Do you have a face full of zits that make great landing zones for mosquitos? Are you sick of having a face full of pimples? Have your friends been calling you: ‘Volcano face’? Has NASA chosen you for a landing? Do I have good news for you? After hours of extensive research, our volunteer Scientists from The Salvation Army have come up with a real solution to the problem!
After just one application of: ‘Essence of Molecular Acid’ and just look at the result! The acne has completely vanished! Isn’t that amazing! For the low, low price of just 40 monthly payments (in advance), of $59.62, you’ll get not 3, not 2, but 1 tiny bottle!

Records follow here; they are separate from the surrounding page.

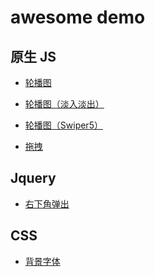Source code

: awesome demo
============

## 原生 JS

- [轮播图](https://0x0ffff.github.io/awesome-demo/scroll-view/)

- [轮播图（淡入淡出）](https://0x0ffff.github.io/awesome-demo/scroll-view-opacity/)

- [轮播图（Swiper5）](https://0x0ffff.github.io/awesome-demo/swiperjs/)

- [拖拽](https://0x0ffff.github.io/awesome-demo/drag-box/)

## Jquery

- [右下角弹出](https://0x0ffff.github.io/awesome-demo/ad-jquery/)

## CSS

- [背景字体](https://0x0ffff.github.io/awesome-demo/background-font/)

It’s all you’ll ever need!
Are you so enormous, that when you fart, the entire country reports stinky winds of up to 70 kms. per hour? Does just a crumpet throw on an additional 60 pounds? Does the sheer force of your gravitational pull attract exotic moons? Then you may have a weight problem…
Just look at the difference after just one week at our fright clinic! As you can see, she has regressed a little bit, but she lost a lot of weight! If you can find a Doctor to certify that you have a healthy, fatty, heart, and will sign a waver, in case of a heart attack due to extreme fright, you too can be shocked with delight! Was $2850! Now just $2850, during our ‘One for the price of two’ sale!
When you visit The Zoo, does The Keeper tell you to get back in your cage? Do you have trouble passing the entrance exam to get into Kindergarten? Then you are you cursed with a low I.Q. my friend!
For just one penny a day doubled for one month, we can make you look intelligent! Note above example of one of our miraculous transformations… From completely stupid, you will step up to the brain of a 5 year old, real, human being! That’s right, 5 whole years worth of actual human intellect! Don’t miss this bargain of a lifetime! Yours! Please ignore extreme age… Can you read this?